37" Large Seated Hanuman in Abhaya-mudra | Brass | Handmade | Made In India

This hallowed hand gesture is supposed to have been made by the historical Buddha shortly after attaining enlightenment. An angry elephant was about to strike the Buddha at a later period. The poor elephant had been abused and fed wine by someone who planned to use him as a weapon against the Buddha. Enraged and in anguish, the elephant charged at the Buddha and his companions. While others fled, the Buddha stood calmly, his hand raised in a courageous gesture. He felt a deep sense of love and compassion for the beleaguered elephant. As a result, the elephant came to a halt in its charge, calmed down, and approached the Buddha, bowing its head.

Uttarabodhi Mudra

This refers to achieving supreme enlightenment by uniting with divine global energy. It's done with both hands, which are put at the heart with the index fingers touching and pointed upwards, and the rest of the fingers entwined.

Anjali Mudra

It's also known as Namaskara Mudra or Hridayanjali Mudra, and it's a greeting, prayer, and adoration motion. It is done by pressing the palms of the hands together, with the thumbs resting lightly against the sternum, and the hands kept at the heart chakra.

Vajra Mudra

The fiery thunderbolt that represents the five elements—air, water, fire, earth, and metal—is represented by this gesture. It's done with a right fist and a left forefinger that's encased in the right fist with the tip of the right forefinger touching (or wrapped around) the tip of the left forefinger.

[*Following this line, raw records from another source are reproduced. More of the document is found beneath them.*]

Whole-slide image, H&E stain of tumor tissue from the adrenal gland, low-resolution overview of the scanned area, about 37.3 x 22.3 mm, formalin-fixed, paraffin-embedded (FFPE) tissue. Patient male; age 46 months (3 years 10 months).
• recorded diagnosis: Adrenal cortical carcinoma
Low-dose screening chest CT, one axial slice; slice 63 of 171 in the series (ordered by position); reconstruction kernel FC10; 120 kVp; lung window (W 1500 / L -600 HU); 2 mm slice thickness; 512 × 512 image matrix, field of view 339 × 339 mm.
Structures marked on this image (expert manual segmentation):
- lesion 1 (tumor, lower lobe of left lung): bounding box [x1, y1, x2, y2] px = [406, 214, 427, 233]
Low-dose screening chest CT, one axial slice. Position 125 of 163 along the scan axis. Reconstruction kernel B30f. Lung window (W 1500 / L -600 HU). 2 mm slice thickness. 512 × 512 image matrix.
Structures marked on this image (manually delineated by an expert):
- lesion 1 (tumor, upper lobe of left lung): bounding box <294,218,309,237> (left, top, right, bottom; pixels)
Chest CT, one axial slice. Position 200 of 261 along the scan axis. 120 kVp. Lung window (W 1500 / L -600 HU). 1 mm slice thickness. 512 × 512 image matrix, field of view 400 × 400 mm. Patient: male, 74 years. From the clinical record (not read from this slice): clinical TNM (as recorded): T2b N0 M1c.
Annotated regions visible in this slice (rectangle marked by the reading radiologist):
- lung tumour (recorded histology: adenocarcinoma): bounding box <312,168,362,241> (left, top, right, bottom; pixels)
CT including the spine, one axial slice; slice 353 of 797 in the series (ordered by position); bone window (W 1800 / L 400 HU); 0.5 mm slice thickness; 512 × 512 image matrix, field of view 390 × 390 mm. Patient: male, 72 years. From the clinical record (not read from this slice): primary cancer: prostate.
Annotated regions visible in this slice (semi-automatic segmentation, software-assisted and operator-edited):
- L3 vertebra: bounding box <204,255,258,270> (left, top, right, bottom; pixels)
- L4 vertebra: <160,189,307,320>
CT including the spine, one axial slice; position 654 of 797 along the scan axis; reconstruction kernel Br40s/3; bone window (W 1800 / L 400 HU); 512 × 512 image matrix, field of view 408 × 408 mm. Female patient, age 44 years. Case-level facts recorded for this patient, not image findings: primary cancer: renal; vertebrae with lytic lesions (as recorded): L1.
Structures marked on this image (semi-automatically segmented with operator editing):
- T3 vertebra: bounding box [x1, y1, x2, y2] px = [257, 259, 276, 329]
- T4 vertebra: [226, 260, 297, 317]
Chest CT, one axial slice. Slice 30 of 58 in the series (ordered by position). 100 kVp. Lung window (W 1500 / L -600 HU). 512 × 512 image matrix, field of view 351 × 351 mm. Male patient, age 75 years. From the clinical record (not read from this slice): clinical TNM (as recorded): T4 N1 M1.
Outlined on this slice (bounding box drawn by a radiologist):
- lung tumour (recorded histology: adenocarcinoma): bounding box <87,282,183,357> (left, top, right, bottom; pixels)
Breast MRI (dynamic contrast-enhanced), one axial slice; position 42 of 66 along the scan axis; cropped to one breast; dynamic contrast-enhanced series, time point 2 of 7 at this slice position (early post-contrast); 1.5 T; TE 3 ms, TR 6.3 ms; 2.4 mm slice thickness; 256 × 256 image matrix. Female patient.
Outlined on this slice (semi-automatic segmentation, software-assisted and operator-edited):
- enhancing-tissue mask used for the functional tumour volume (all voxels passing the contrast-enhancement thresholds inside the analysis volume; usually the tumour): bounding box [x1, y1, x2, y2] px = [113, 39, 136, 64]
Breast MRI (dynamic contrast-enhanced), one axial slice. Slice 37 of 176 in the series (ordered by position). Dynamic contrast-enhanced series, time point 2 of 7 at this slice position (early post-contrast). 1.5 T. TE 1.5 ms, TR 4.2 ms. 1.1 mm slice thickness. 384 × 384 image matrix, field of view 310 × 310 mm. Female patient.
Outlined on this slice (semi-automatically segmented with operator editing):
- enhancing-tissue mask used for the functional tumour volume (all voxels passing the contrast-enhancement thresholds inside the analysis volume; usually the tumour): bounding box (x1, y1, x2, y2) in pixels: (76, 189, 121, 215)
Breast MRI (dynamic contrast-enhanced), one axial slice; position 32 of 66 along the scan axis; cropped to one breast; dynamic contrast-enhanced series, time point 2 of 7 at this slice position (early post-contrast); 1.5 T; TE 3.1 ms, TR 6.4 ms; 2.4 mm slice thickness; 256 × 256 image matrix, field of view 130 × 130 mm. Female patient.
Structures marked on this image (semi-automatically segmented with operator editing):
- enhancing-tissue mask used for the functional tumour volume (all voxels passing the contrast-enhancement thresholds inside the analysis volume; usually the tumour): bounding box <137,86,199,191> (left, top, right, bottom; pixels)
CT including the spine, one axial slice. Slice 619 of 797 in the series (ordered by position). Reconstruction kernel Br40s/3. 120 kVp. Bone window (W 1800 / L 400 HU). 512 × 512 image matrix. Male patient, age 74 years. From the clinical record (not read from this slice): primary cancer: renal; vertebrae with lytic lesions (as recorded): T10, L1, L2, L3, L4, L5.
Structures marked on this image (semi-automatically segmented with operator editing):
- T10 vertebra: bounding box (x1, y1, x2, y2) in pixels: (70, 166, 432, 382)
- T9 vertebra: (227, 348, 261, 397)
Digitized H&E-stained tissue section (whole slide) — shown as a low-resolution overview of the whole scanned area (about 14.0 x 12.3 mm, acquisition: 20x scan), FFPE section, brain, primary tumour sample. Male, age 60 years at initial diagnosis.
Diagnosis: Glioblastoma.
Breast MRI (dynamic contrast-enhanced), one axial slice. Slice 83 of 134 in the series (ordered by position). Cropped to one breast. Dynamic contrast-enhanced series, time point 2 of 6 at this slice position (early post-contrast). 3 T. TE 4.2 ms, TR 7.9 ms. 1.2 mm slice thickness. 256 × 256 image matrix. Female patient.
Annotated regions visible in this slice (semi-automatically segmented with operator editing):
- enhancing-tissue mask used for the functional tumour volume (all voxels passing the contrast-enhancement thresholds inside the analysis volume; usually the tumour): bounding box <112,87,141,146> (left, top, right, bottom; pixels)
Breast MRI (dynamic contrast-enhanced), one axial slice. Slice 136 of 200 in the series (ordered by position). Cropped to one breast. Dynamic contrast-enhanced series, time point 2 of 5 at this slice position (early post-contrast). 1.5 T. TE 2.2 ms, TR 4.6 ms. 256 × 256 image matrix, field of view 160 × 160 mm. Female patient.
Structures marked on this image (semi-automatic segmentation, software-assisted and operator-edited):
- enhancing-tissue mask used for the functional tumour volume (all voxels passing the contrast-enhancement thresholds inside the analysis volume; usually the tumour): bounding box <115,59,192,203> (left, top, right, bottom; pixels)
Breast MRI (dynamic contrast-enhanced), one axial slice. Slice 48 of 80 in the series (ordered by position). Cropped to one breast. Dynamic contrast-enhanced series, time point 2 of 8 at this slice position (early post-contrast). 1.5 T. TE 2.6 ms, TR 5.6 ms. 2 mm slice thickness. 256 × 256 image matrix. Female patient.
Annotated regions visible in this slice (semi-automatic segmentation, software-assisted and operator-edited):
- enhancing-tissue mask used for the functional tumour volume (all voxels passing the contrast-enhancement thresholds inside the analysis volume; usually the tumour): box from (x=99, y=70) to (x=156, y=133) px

13" Tibetan Buddhist Deity- Vajradhara In Brass | Handmade | Made In India

Conclusion

The Buddha (Nyorai, Tathagata) is frequently represented with a distinctive hand gesture called a mudra in Buddhist sculpture and painting throughout Asia. Mudras are generally employed to convey the deity's essence and function. They are still used by modern Japanese monks in their spiritual practices and worship. Knowing these hand motions can be quite helpful in identifying Buddha pictures (but less so in identifying Bodhisattva / Bosatsu images). However, because there is a lot of overlap and variance among the mudra, and Japanese traditions differ from those in mainland Asia, one should not rely just on mudra for identification.